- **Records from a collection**
^^^^
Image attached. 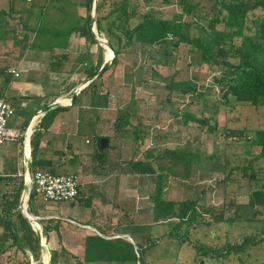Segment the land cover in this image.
Listing matches in <instances>:
<instances>
[{
  "label": "rangeland",
  "instance_id": "rangeland-1",
  "mask_svg": "<svg viewBox=\"0 0 264 264\" xmlns=\"http://www.w3.org/2000/svg\"><path fill=\"white\" fill-rule=\"evenodd\" d=\"M149 7L163 17L181 12V6L176 0H150L147 4L141 3L137 15H141ZM108 8L107 3L102 11L106 12ZM183 19L205 22L203 18L188 14H183ZM218 26L222 27V24ZM198 32L194 25L193 33ZM188 47L187 43L181 42L170 55H164L158 45L150 46L148 50L135 42L118 54V62L110 65L102 74L101 88L108 92L107 106L101 107L96 124L92 123L87 128L82 126L85 131L82 140L84 141V136L90 139L87 145L91 147V151L79 157L77 163H80L81 167L75 173L79 180H85L86 173L99 169L101 176L110 182L115 178L119 180V176L123 175L122 196L125 197L123 204L129 208L127 217L122 219L118 215L119 208L108 204L102 211L104 216L101 220L109 226L116 224L117 220L119 225H128L129 220L136 225H148L151 220L154 175L132 172L129 160L143 158L147 148L159 151L163 147H177L198 151L200 157L198 162L193 164L192 175L188 178L165 176L163 189V195L167 198H199V223L192 228V239L214 244L223 242L225 238L235 241L246 234L264 236L259 219L264 217V211L254 215V219H247L252 216L254 210L248 205V194L264 177V157L255 158L260 152V145L249 144L243 139L244 133L238 132L243 127L250 134L255 128H264V105L236 101L233 96L230 97L231 104L225 106L219 103V85L212 82V77L219 74L221 68L203 62L197 52L187 51ZM165 76L194 82L195 88L185 92L180 89L170 90L165 84ZM215 106L218 112L214 114ZM184 111L195 113L197 116L213 113L216 125L212 131H208V124L200 126L192 119L185 123L182 120ZM127 113L129 123H122L120 127L114 126V119ZM213 120L210 119L209 123L213 124ZM137 122H140L142 131L141 141L135 137L133 131V125ZM99 134L111 137L110 145L103 151L106 154L104 165L92 157ZM67 157L57 156L54 159L56 171H63V166L68 167ZM249 161L251 167L243 169L242 166ZM252 172H255V177L249 182L248 178L252 177ZM15 177L17 182L21 175L17 174ZM15 182L0 181V195L3 191L10 192L8 187ZM84 188L82 184L80 194ZM37 196L39 201L43 200L41 195ZM39 201L36 203L38 212L42 215L52 211L58 212L60 209V205L54 204V201ZM218 212L222 213L223 218L236 214L241 218L230 224H203V220H211L212 215ZM66 222L70 229L78 227L71 220ZM156 229L163 233L167 228L159 224ZM145 231L147 229L142 232ZM1 232L0 227V234ZM42 237L45 239V236ZM136 240L143 244L144 235L137 236ZM161 240L146 250L149 264H261L264 261V239L259 245H253L249 249L250 255L242 254L243 261L236 256L222 261L212 259L208 255H198L192 244L187 242L178 247L175 239L162 236ZM51 242L46 240L43 245L49 244V249L57 250V264H74L75 254L72 251L60 246L55 236ZM12 251L13 248H7L0 253V264H16L11 261ZM44 253L46 259L49 253ZM44 263H47V260H44ZM30 264L35 262L31 261ZM128 264L138 262L134 260Z\"/></svg>",
  "mask_w": 264,
  "mask_h": 264
},
{
  "label": "trees",
  "instance_id": "trees-1",
  "mask_svg": "<svg viewBox=\"0 0 264 264\" xmlns=\"http://www.w3.org/2000/svg\"><path fill=\"white\" fill-rule=\"evenodd\" d=\"M93 0H87L88 14L83 22L74 26L80 34L85 36L88 42H96L97 39L91 28L90 9ZM181 6L179 14H173L170 17L157 15L152 8H147L141 15H137V9L141 3L147 4L150 0H97L96 3V30L99 36H103L112 45L114 56L110 65L118 62V54L127 46L135 42L149 50L150 46L158 45L164 55H170L176 50L181 42L189 45L187 51L197 52L200 60L207 64H213L221 68L219 74L212 77V82L219 85L220 98L219 103L225 106L231 104L230 97L233 96L236 101L247 102L253 105H264V0H176ZM109 5L106 12H103L105 5ZM183 14L196 16L205 19V22L196 20L190 21L183 19ZM41 16H39L40 19ZM134 20V21H132ZM222 24V27L218 25ZM197 27L198 33H193V26ZM89 45V44H88ZM103 47L99 46L97 59L83 70L84 77L77 82L84 81L87 77L93 75L104 61ZM167 63V60L165 61ZM109 65V67H110ZM103 74V73H102ZM102 74L91 81H88L79 90L75 96L73 105L77 102L79 95L87 94L98 100L99 106H106L108 100L107 90L103 91ZM166 86L170 90L180 89L182 91L194 90L195 83L183 79H173L172 76L163 77ZM11 79L10 73H4L3 85H6ZM76 83V81H75ZM75 83L71 84L75 85ZM74 90H69L68 96H72ZM62 93H59L60 96ZM65 94V92L63 93ZM0 95H4L3 93ZM46 105L43 104V106ZM68 105H58L38 116L36 125L30 134V155L31 167L35 169H48L52 172H73L75 173V161L78 156L73 154L68 160V167L63 166V171H56L55 160L42 153L40 142L52 122L56 111L68 108ZM214 114L218 112L215 106ZM35 113V112H34ZM208 116H197L195 113L184 111L182 114L183 122L189 119L196 121L198 125L208 124V131H212L216 125L214 114ZM128 113L125 116H117L114 119V126L120 127L121 124H127ZM214 119L213 124L209 123ZM135 137L142 140V131L140 122L133 125ZM244 133L243 139L249 144H259L260 152L257 157H264V128H255L251 133L243 127L238 130ZM103 137L99 134L94 147L92 157L98 160L99 164L105 163L106 154L103 153L110 145L105 148L100 147L99 140ZM60 150L58 154L63 153ZM61 156V155H60ZM199 152L177 147H163L156 151L155 148H147L144 151L143 158L130 159L129 165L134 173L153 174V194H152V222L148 225H136L129 220L125 228L132 231H142L147 229L148 236L145 244L136 242L134 244L122 237L116 239L105 238L104 236L93 233L87 234L84 239L82 260L76 258V264H91L95 261H137L138 264H149L146 258V250L155 246L160 238L150 233L149 229L154 223H162L167 229L163 237L175 239L176 245L180 247L187 242L192 244L198 255H208L210 258L233 259L236 256L243 261L242 254L250 255L249 249L253 245H259L264 236L256 237L253 234L243 235L240 239L230 241L225 238L223 242L214 244H205L191 237L192 228L198 225L199 198L185 197L182 199L167 198L163 195L165 176H179L188 178L192 175L194 162L199 160ZM252 161V159H251ZM251 161L242 168L251 167ZM241 167V166H239ZM95 172L100 171L93 169ZM92 170V171H93ZM231 171V170H230ZM254 171V170H253ZM17 170L13 168L0 174V181H14ZM255 172H252V177ZM24 185V178L21 175L14 185L8 187L10 192L3 191L0 195V253L7 248H13L11 261L16 264H57V250L47 249L41 244L35 228L39 226L42 236L48 239V232L55 230L60 236L61 219L57 217H43L38 212V196L30 191L26 211L28 214L38 216L36 221L28 219L19 208V199ZM78 186V195H82ZM80 194V195H79ZM89 200V199H88ZM86 200L85 203H89ZM43 201V200H41ZM39 201V202H41ZM48 201V200H47ZM248 205L252 207V216L247 219H254L258 212L264 211V177L259 184L253 186L248 194ZM129 208L123 210L126 215ZM175 218V220L173 219ZM241 218L238 214L222 217L218 212L212 215L211 220H203V224L214 225L219 222L232 223ZM262 223L261 231L264 232V217L259 218ZM129 224H132L130 226ZM49 255L44 260L43 253ZM47 253H44L46 255ZM21 255V257H19ZM13 264V263H12ZM264 264V261L261 263Z\"/></svg>",
  "mask_w": 264,
  "mask_h": 264
},
{
  "label": "crops",
  "instance_id": "crops-1",
  "mask_svg": "<svg viewBox=\"0 0 264 264\" xmlns=\"http://www.w3.org/2000/svg\"><path fill=\"white\" fill-rule=\"evenodd\" d=\"M92 11L91 6V16ZM87 14V0H0V94L3 93L14 108L7 126L18 131L16 139L6 140L1 146L0 174L16 168V175L20 174L24 178L26 157L30 155L31 134H26L25 131L27 126H30L31 132L33 131L39 116L34 117L36 111L43 107V104L54 100L69 107L56 111L40 142L42 153L52 159L60 155L68 156L67 160L75 154L79 160L85 152L91 151V147L87 145L90 139L84 136V141L82 140V134L85 133L82 126L87 128L92 123L96 124L100 109L105 106H99L97 98L93 96L89 98L87 94L79 95L77 102L70 105L71 96L67 95L69 90H75L83 82L81 81L84 77L83 70L89 65V60L94 62L97 59L99 46L104 49V58L108 53L105 44L99 41V38L105 40L106 38L98 35L96 19L93 25L97 35L96 42H88L79 30L74 29V26L83 22ZM12 68H18V76L12 75L10 71ZM4 73L11 74V79L6 85H3ZM79 79L80 82H77ZM73 83L75 85L71 86ZM59 93L62 94L58 96ZM60 150H63V153L58 154ZM77 160L74 166L76 171L81 167ZM85 177V180H79L85 191L83 189L82 195L74 199L76 201L55 202L54 204L60 205L58 212L52 211L42 215L46 218L61 219L60 236L58 237L55 230H51L48 232V239L44 237V240L52 243L51 239L55 236L60 246L77 254L76 257L80 260L87 234L98 233L112 239L122 237L128 241L130 237L134 247H137L136 237L144 235L146 242L148 231H132L125 228L124 223L119 225L118 220L116 224L109 226L101 220L104 216L102 211L108 204L119 208L118 215L122 219L127 217L123 214V210L128 208L123 204L125 201V197L122 196L123 175L119 176V180L115 178L110 182L101 176V171L93 170L86 173ZM86 200L89 203H85ZM150 211L152 222V207ZM66 220H71L78 227L68 228ZM159 224L162 223H154L149 229L152 235H160L157 242L162 241L164 233L156 229ZM73 262L76 264V258ZM129 262L131 261L99 260L91 264Z\"/></svg>",
  "mask_w": 264,
  "mask_h": 264
},
{
  "label": "built area",
  "instance_id": "built-area-1",
  "mask_svg": "<svg viewBox=\"0 0 264 264\" xmlns=\"http://www.w3.org/2000/svg\"><path fill=\"white\" fill-rule=\"evenodd\" d=\"M12 75L18 76V68L10 69ZM14 113V108L6 100L4 95H0V153L1 146L6 140L16 139L18 131L10 129L7 126L10 116ZM26 134L31 133L30 126H27ZM24 178L29 181V193L35 192L41 195L43 200L54 202H69L78 195V186L80 184L78 175L73 172H52L48 169L31 170L28 174L24 171Z\"/></svg>",
  "mask_w": 264,
  "mask_h": 264
},
{
  "label": "water",
  "instance_id": "water-1",
  "mask_svg": "<svg viewBox=\"0 0 264 264\" xmlns=\"http://www.w3.org/2000/svg\"><path fill=\"white\" fill-rule=\"evenodd\" d=\"M96 3H97V0H93V5H92L93 11H92V16H91V24H92V30L94 31V33H95V29H94L93 25H94V22H95V19H96ZM95 35H96V33H95ZM99 41L105 44V46L108 48V53L105 56L104 61L101 64V66L98 68V70L93 75L87 77L74 90V92H73V94L71 96V103L73 102V100H74L75 96L77 95V93L79 92V90L84 86V84L87 83L88 81H91L92 79L100 76L109 67V65L112 62V58L114 56V49H113L112 45L107 41V39L105 40V39L99 38ZM58 105H62L61 102H59L58 100H54V101L44 105L43 107H41L39 110H37L35 115H34V117H37L38 115H41V114L45 113L46 111H48V110H50L52 108H55ZM34 117H33V119H34ZM99 143H100V147L101 148H105L109 144V139L107 137L103 136V137L100 138ZM31 170H32V167H31V156L28 155L26 157V171H27L28 174H30ZM29 187H30L29 181L24 178V185H23V189H22V192H21V195H20V199H19V208H20L21 212L28 219L36 221L38 219V216H35V215H32V214H28L27 211H26L27 199H28V196H29ZM35 231H36V234H37L41 244H44L45 240L42 238L41 228L39 226H37L35 228ZM129 240L131 242H133L130 237H129ZM45 245H46V248L49 250V248H50L49 245L48 244H45Z\"/></svg>",
  "mask_w": 264,
  "mask_h": 264
},
{
  "label": "bare ground",
  "instance_id": "bare-ground-1",
  "mask_svg": "<svg viewBox=\"0 0 264 264\" xmlns=\"http://www.w3.org/2000/svg\"><path fill=\"white\" fill-rule=\"evenodd\" d=\"M107 52H108V48H107ZM44 257V256H43ZM44 260V259H43Z\"/></svg>",
  "mask_w": 264,
  "mask_h": 264
}]
</instances>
^^^^
- **EXERCISE REQUIREMENTS**
Collect every line of the records above that contains the string "label".

- **OUTPUT OF THE EXERCISE**
  "label": "rangeland",
  "label": "trees",
  "label": "crops",
  "label": "built area",
  "label": "water",
  "label": "bare ground",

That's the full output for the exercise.